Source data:
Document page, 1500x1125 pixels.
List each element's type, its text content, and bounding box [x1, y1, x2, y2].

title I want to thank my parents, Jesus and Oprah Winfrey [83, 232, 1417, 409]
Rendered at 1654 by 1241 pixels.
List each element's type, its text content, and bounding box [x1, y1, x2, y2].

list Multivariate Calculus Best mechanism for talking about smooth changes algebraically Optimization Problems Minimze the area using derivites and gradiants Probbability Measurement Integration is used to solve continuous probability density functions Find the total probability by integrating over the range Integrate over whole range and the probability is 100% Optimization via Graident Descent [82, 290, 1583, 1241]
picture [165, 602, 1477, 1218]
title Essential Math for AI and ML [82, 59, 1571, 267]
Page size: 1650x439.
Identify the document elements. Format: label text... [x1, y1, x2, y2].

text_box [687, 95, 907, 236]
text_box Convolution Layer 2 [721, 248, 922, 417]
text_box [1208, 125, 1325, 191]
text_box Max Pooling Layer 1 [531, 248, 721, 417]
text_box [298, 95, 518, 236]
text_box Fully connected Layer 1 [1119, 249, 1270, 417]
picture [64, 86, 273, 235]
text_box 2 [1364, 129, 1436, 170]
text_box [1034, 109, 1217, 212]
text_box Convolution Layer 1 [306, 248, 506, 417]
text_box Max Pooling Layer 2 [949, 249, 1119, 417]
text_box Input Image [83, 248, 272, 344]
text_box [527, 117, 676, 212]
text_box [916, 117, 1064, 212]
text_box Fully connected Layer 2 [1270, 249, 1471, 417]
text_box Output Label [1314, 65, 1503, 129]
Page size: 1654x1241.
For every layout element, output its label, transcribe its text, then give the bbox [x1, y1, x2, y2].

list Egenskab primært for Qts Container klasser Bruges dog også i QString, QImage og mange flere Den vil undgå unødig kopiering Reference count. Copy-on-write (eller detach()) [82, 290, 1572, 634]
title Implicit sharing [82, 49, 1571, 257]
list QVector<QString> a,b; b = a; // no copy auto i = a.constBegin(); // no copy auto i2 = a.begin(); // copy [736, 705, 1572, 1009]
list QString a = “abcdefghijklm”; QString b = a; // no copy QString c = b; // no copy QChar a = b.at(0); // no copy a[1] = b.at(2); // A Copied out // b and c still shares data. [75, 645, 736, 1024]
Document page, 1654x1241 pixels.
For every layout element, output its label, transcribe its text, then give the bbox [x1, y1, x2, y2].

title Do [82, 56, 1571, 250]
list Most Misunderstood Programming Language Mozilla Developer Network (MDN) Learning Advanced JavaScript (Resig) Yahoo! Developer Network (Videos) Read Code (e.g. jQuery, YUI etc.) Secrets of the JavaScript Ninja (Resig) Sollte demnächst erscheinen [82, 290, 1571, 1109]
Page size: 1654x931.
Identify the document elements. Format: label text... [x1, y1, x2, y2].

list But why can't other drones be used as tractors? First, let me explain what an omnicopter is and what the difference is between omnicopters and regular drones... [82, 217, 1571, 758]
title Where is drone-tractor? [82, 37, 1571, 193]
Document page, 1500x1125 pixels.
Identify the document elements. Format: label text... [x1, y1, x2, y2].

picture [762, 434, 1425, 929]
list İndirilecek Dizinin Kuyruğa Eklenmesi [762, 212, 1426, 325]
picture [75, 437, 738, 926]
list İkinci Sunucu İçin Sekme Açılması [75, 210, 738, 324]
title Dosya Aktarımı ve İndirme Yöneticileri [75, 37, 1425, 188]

▶ _CHALLENGE_:
Update the data above by replacing every "Page size" with "Canvas size" and leaving all other text unchanged.

▶ _RESULT FOR THIS EXERCISE_:
Document page, 1500x1125 pixels.
List each element's type, its text content, and bounding box [x1, y1, x2, y2].

title I want to thank my parents, Jesus and Oprah Winfrey [83, 232, 1417, 409]
Rendered at 1654 by 1241 pixels.
List each element's type, its text content, and bounding box [x1, y1, x2, y2].

list Multivariate Calculus Best mechanism for talking about smooth changes algebraically Optimization Problems Minimze the area using derivites and gradiants Probbability Measurement Integration is used to solve continuous probability density functions Find the total probability by integrating over the range Integrate over whole range and the probability is 100% Optimization via Graident Descent [82, 290, 1583, 1241]
picture [165, 602, 1477, 1218]
title Essential Math for AI and ML [82, 59, 1571, 267]
Canvas size: 1650x439.
Identify the document elements. Format: label text... [x1, y1, x2, y2].

text_box [687, 95, 907, 236]
text_box Convolution Layer 2 [721, 248, 922, 417]
text_box [1208, 125, 1325, 191]
text_box Max Pooling Layer 1 [531, 248, 721, 417]
text_box [298, 95, 518, 236]
text_box Fully connected Layer 1 [1119, 249, 1270, 417]
picture [64, 86, 273, 235]
text_box 2 [1364, 129, 1436, 170]
text_box [1034, 109, 1217, 212]
text_box Convolution Layer 1 [306, 248, 506, 417]
text_box Max Pooling Layer 2 [949, 249, 1119, 417]
text_box Input Image [83, 248, 272, 344]
text_box [527, 117, 676, 212]
text_box [916, 117, 1064, 212]
text_box Fully connected Layer 2 [1270, 249, 1471, 417]
text_box Output Label [1314, 65, 1503, 129]
Canvas size: 1654x1241.
For every layout element, output its label, transcribe its text, then give the bbox [x1, y1, x2, y2].

list Egenskab primært for Qts Container klasser Bruges dog også i QString, QImage og mange flere Den vil undgå unødig kopiering Reference count. Copy-on-write (eller detach()) [82, 290, 1572, 634]
title Implicit sharing [82, 49, 1571, 257]
list QVector<QString> a,b; b = a; // no copy auto i = a.constBegin(); // no copy auto i2 = a.begin(); // copy [736, 705, 1572, 1009]
list QString a = “abcdefghijklm”; QString b = a; // no copy QString c = b; // no copy QChar a = b.at(0); // no copy a[1] = b.at(2); // A Copied out // b and c still shares data. [75, 645, 736, 1024]
Document page, 1654x1241 pixels.
For every layout element, output its label, transcribe its text, then give the bbox [x1, y1, x2, y2].

title Do [82, 56, 1571, 250]
list Most Misunderstood Programming Language Mozilla Developer Network (MDN) Learning Advanced JavaScript (Resig) Yahoo! Developer Network (Videos) Read Code (e.g. jQuery, YUI etc.) Secrets of the JavaScript Ninja (Resig) Sollte demnächst erscheinen [82, 290, 1571, 1109]
Canvas size: 1654x931.
Identify the document elements. Format: label text... [x1, y1, x2, y2].

list But why can't other drones be used as tractors? First, let me explain what an omnicopter is and what the difference is between omnicopters and regular drones... [82, 217, 1571, 758]
title Where is drone-tractor? [82, 37, 1571, 193]
Document page, 1500x1125 pixels.
Identify the document elements. Format: label text... [x1, y1, x2, y2].

picture [762, 434, 1425, 929]
list İndirilecek Dizinin Kuyruğa Eklenmesi [762, 212, 1426, 325]
picture [75, 437, 738, 926]
list İkinci Sunucu İçin Sekme Açılması [75, 210, 738, 324]
title Dosya Aktarımı ve İndirme Yöneticileri [75, 37, 1425, 188]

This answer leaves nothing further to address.